Q: You also have done a lot of reporting on an Israeli attack on a Lebanese ambulance full of people. What was that story?
Fisk: It was the thirteenth of April, 1996. Abbas Jiha was a farmer and a volunteer ambulance driver for the village of Mansouri in southern Lebanon. On this day, he’d taken two trips to Sidon--first with a wounded man, then with a wounded baby. When Abbas returned to Mansouri, there was panic, shells were falling all around. People were saying, “Take us to Sidon, take us to Sidon.” He put four of his children in the vehicle, he put another family in, and another guy, a window cleaner--in all there were fourteen people in the ambulance. He’d gotten up to the U.N. Post 123 on the main coast road. He was one-third of the way to safety in Sidon. So he goes through the checkpoint, and Reuters photographer Najla Abujahjah is standing there and sees the car go through and sees two helicopters. One of them comes down and starts chasing the car up the road. When helicopters start flying at vehicles, you know you’re in trouble. They’re coming up behind to fire a missile into the back of the vehicle. That’s the way they do it.

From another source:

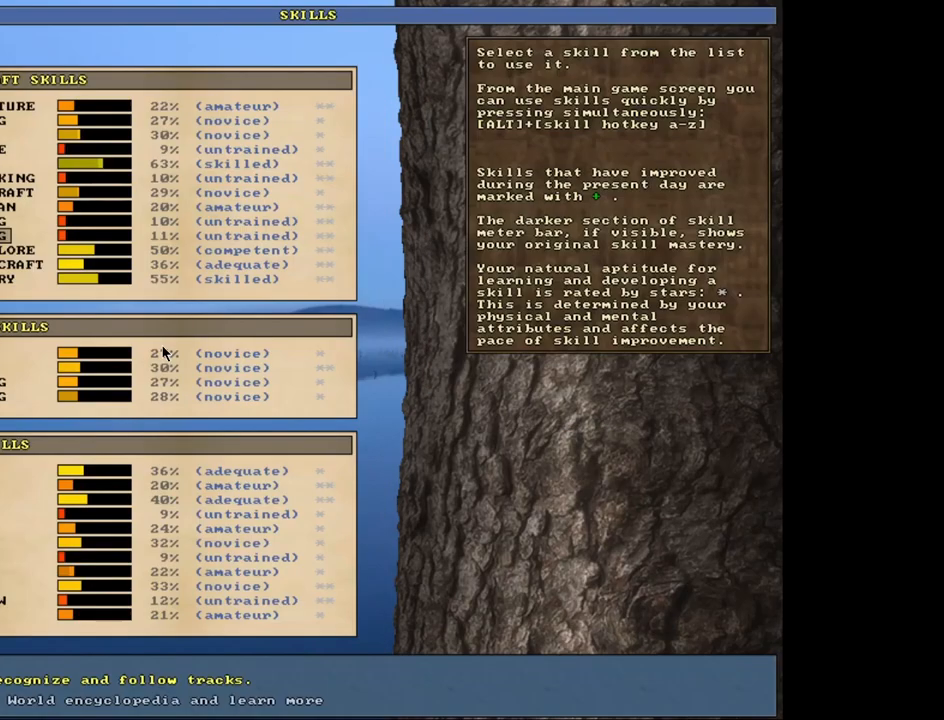
{"keys": [], "mouse": [], "events": [[217, "escape", "down"], [283, "escape", "up"]]}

Q: There’d be no denying that the helicopter wanted to hit this ambulance?
Fisk: Oh, absolutely not. They intended to hit it, they absolutely did. They fired two missiles. One didn’t explode, the other did. It exploded through the back door, engulfing the vehicle in fire and smoke and hurling it twenty meters through the air. Abbas Jiha stood in the road beside one of his dead daughters, weeping and shrieking, “God is Great.” He held up his fists to the sky and cried out, “My God, my God, my family has gone.” He saw his two-month-old baby, Mariam, lying outside the ambulance, her body riddled with holes and her head full of metal. His five-year-old, Hanin, “was cut through with holes like a mosquito net,” he told me. The Reuters photographer saw her collapse on the broken window frame, her blood running in streams down the outside of the vehicle. Abbas Jiha also lost his nine-year-old daughter, Zeinab, and his wife, Mona. “She was so terribly wounded, I couldn’t recognize her face,” he told me. Two other passengers died, a sixty-year-old woman and her eleven-year-old niece.

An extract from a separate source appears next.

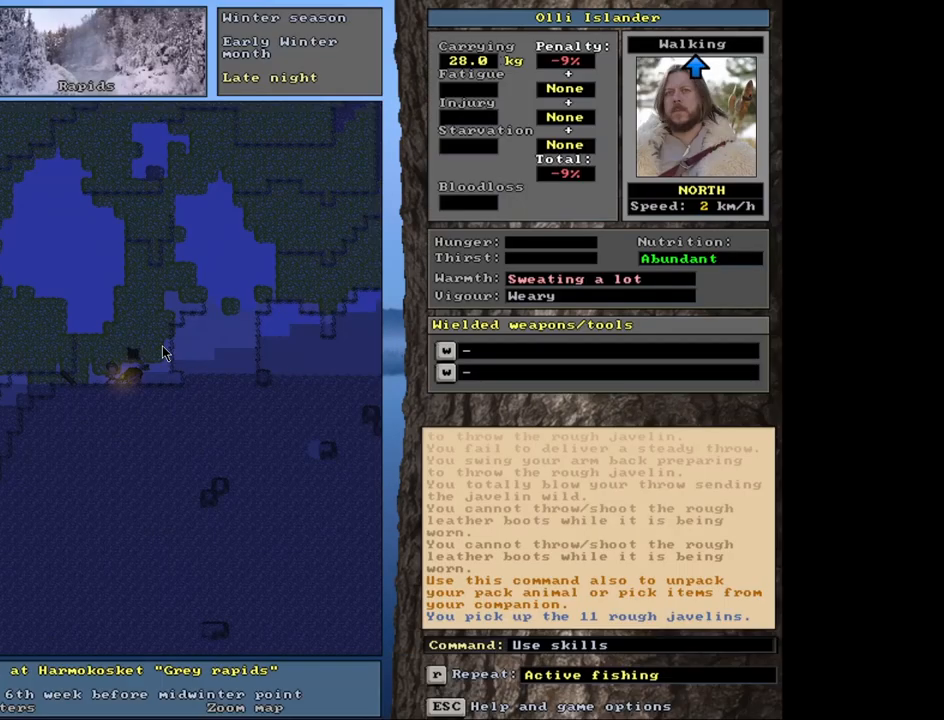
{"keys": [], "mouse": [], "events": [[17, "t", "down"], [100, "t", "up"]]}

The Israeli government admitted it had targeted the ambulance but made two claims: that the ambulance was owned by the Hezbollah, and that it was carrying a Hezbollah guerrilla. Both of which were totally untrue. Jiha has no connection with the Hezbollah at all. Just before 1996 he returned from Germany where he and his wife and children sought political asylum because it was so dangerous in Lebanon. Even if the vehicle had been owned by the Hezbollah, the idea that it’s all right to kill women and children because you don’t like the owner of the vehicle is an entirely new view of the rules of war.